Character style/formatting is a pretty standard feature in commercial OCR offerings such as ABBYY FineReader. Its accuracy rate depends on the origin text, and is generally less than the overall OCR accuracy, though.


Interesting, Azure and AWS do not support this


There could be a way by building a product next-in-pipeline which takes hocr output (which includes the bounding box coordinates in the image) from (e.g.) tesseract and iterates over the data "recognized_string, bounding_box, source_image" to decide the styling of each word through some statistical analysis

- for instance, take the cropped bitmap of the term and compare it with the renderings of the styled variants of the recognized word and see what is more similar, and/or, check the thicknesses, spacing, slanting in the bitmap of the word...

I think it would be intriguing to develop it.


I agree.
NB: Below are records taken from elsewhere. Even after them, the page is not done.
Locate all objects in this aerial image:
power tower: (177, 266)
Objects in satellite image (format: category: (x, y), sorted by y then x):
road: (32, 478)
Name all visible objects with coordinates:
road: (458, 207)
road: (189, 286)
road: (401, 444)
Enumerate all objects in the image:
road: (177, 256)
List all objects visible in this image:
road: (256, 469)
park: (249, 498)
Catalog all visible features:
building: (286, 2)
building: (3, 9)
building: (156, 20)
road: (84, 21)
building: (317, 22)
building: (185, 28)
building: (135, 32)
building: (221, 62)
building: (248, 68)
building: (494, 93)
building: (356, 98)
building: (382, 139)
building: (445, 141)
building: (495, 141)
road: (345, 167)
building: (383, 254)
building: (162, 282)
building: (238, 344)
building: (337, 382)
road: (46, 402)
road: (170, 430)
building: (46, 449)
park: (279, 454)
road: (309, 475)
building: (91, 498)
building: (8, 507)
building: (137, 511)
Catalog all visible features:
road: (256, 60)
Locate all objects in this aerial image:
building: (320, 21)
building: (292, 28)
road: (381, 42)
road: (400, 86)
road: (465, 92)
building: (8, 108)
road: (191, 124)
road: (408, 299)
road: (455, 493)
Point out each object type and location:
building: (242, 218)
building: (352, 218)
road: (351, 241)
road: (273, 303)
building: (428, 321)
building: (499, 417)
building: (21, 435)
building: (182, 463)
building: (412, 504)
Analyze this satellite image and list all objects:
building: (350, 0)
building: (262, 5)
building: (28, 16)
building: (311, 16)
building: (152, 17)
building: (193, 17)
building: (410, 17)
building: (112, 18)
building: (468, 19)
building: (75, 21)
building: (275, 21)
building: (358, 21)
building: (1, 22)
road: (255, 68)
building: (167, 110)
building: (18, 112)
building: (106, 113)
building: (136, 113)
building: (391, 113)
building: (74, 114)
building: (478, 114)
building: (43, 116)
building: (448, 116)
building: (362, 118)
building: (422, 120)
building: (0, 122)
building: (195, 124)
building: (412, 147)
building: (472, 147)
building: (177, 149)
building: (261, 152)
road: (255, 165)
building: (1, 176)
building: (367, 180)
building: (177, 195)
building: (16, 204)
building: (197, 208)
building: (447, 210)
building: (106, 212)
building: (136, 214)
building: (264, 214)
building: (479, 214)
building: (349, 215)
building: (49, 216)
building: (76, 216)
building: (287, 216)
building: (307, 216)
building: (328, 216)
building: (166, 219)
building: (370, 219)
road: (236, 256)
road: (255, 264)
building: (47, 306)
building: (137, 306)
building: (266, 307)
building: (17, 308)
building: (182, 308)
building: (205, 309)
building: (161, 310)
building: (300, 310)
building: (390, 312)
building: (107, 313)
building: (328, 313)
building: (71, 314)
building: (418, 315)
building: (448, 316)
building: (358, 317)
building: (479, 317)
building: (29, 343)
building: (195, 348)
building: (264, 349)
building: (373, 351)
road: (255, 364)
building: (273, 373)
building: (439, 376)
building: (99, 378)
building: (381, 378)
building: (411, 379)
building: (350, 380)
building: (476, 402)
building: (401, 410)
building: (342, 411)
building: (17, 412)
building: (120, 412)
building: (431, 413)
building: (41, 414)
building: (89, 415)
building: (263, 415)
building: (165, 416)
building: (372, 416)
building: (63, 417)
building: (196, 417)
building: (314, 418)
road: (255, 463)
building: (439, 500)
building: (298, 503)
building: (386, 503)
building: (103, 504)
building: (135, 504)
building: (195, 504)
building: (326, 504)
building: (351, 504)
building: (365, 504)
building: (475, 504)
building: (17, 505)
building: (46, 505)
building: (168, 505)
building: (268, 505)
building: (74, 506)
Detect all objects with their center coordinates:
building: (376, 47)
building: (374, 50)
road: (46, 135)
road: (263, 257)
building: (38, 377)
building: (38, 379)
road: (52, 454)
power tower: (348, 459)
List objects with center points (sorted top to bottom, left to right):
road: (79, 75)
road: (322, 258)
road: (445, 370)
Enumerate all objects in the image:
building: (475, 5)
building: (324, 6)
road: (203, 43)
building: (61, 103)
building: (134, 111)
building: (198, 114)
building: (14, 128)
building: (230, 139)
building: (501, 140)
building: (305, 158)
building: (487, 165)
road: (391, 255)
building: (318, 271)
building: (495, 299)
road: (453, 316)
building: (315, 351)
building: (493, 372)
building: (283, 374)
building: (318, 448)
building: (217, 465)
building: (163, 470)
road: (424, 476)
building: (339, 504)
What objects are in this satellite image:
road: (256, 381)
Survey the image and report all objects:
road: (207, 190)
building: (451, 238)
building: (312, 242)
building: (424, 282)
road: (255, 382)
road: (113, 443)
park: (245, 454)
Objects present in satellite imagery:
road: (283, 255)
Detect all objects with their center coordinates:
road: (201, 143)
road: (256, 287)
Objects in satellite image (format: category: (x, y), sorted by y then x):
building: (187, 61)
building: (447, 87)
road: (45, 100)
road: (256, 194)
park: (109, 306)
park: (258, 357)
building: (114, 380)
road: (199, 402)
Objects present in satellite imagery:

Have been experimenting with headers/bold recognition so far, and it's promising.


I also did, out of curiosity, the day I posted that: the values of the average pixel-by-pixel difference in the two cropped bitmaps of a word in the original document and a new rendering, normal vs italics, do not differ much.

Better techniques are required than the raw one I used: for example, finding the best overlapping of the two bitmaps, maybe with some sort of gradient descent over a few pixels distance in panning and scaling - this should give a near to 100% correspondence in the correct case (regular vs italics vs bold vs monospaced vs BI, BM, IM, BIM), but only if the font used for the comparison is the same.

By the way: in the fact that while adjusting the overlapping the computed difference should increase with the gradient when the style corresponds (R on R), but may be random in other cases (R on I, R on M, though not R on B), there could be another key in the heuristic.


Cool stuff. I did not push myself that far since I was mostly looking for headers/titles recognition. In that area while the height of the line is on average (meaning everything else being equal) a less-valuable-than-expected indication, word width is more accurate. You still need to rely on some statistics, but results are more descriptive and reliable to make inferences.